------ Study material ------
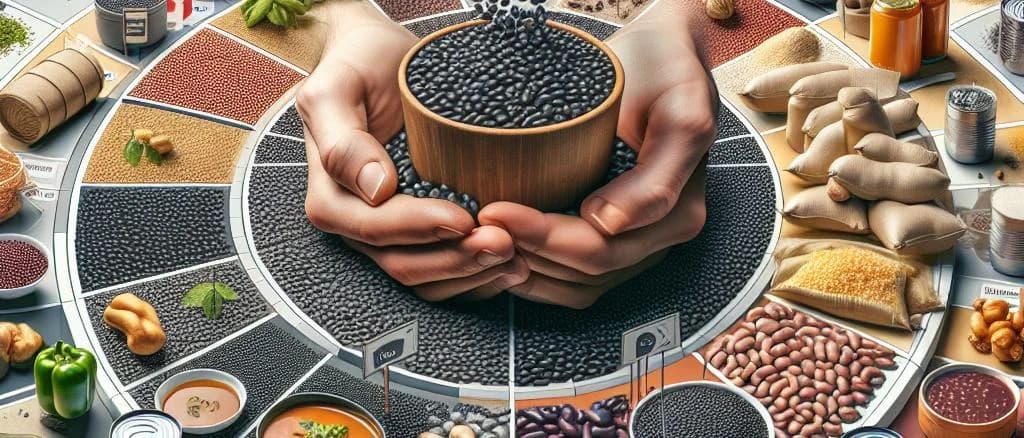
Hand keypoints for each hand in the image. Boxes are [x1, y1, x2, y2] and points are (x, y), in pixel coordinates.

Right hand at [299, 2, 527, 300]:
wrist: (386, 58)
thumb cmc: (360, 64)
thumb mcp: (338, 86)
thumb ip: (342, 139)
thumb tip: (374, 190)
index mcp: (333, 195)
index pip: (372, 229)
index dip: (419, 229)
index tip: (463, 218)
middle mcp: (360, 222)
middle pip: (402, 263)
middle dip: (455, 259)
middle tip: (504, 242)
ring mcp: (393, 232)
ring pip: (428, 277)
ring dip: (473, 274)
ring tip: (516, 256)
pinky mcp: (424, 232)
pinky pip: (447, 272)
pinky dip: (480, 275)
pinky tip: (514, 262)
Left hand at [479, 4, 716, 308]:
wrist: (662, 52)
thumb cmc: (668, 71)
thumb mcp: (679, 113)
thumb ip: (657, 177)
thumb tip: (611, 225)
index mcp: (676, 214)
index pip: (600, 249)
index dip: (543, 238)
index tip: (496, 211)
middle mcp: (657, 236)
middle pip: (583, 272)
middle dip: (526, 252)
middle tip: (477, 224)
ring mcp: (634, 242)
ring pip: (574, 286)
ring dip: (526, 271)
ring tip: (483, 240)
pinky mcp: (610, 237)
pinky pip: (572, 279)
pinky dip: (535, 272)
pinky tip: (503, 250)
------
■ Your assignment: Each line from the first line of the entries through the line containing "ring mcp: (634, 242)" should be duplicated word for word, and nothing more; the pictures stay out.

■ Result of this task:
Hand keypoints for each hand in the image. Boxes are [x1, y1, x2, y2] and points are (x, y), in pixel coordinates.

Right hand at [299, 2, 527, 300]:
wrist: (386, 58)
thumb cmc: (360, 64)
thumb mcp: (338, 86)
thumb ip: (342, 139)
thumb tip: (374, 190)
index mcp: (333, 195)
index pip: (372, 229)
index dip: (419, 229)
index tip: (463, 218)
middle mcp: (360, 222)
middle pip: (402, 263)
middle dip: (455, 259)
middle tip: (504, 242)
ring mcp: (393, 232)
ring pip: (428, 277)
ring dip: (473, 274)
ring tip: (516, 256)
pinky mcp: (424, 232)
pinky pip: (447, 272)
pinky dip: (480, 275)
pinky tip: (514, 262)
Left hand at [479, 4, 716, 308]:
wrist: (662, 52)
thumb cmc: (668, 71)
thumb mcp: (679, 113)
thumb ip: (657, 177)
thumb tip: (611, 225)
index mcp: (676, 214)
index pip: (600, 249)
index dip: (543, 238)
index tip: (496, 211)
middle mcp: (657, 236)
middle pip: (583, 272)
middle dip: (526, 252)
middle tip: (477, 224)
ring mcp: (634, 242)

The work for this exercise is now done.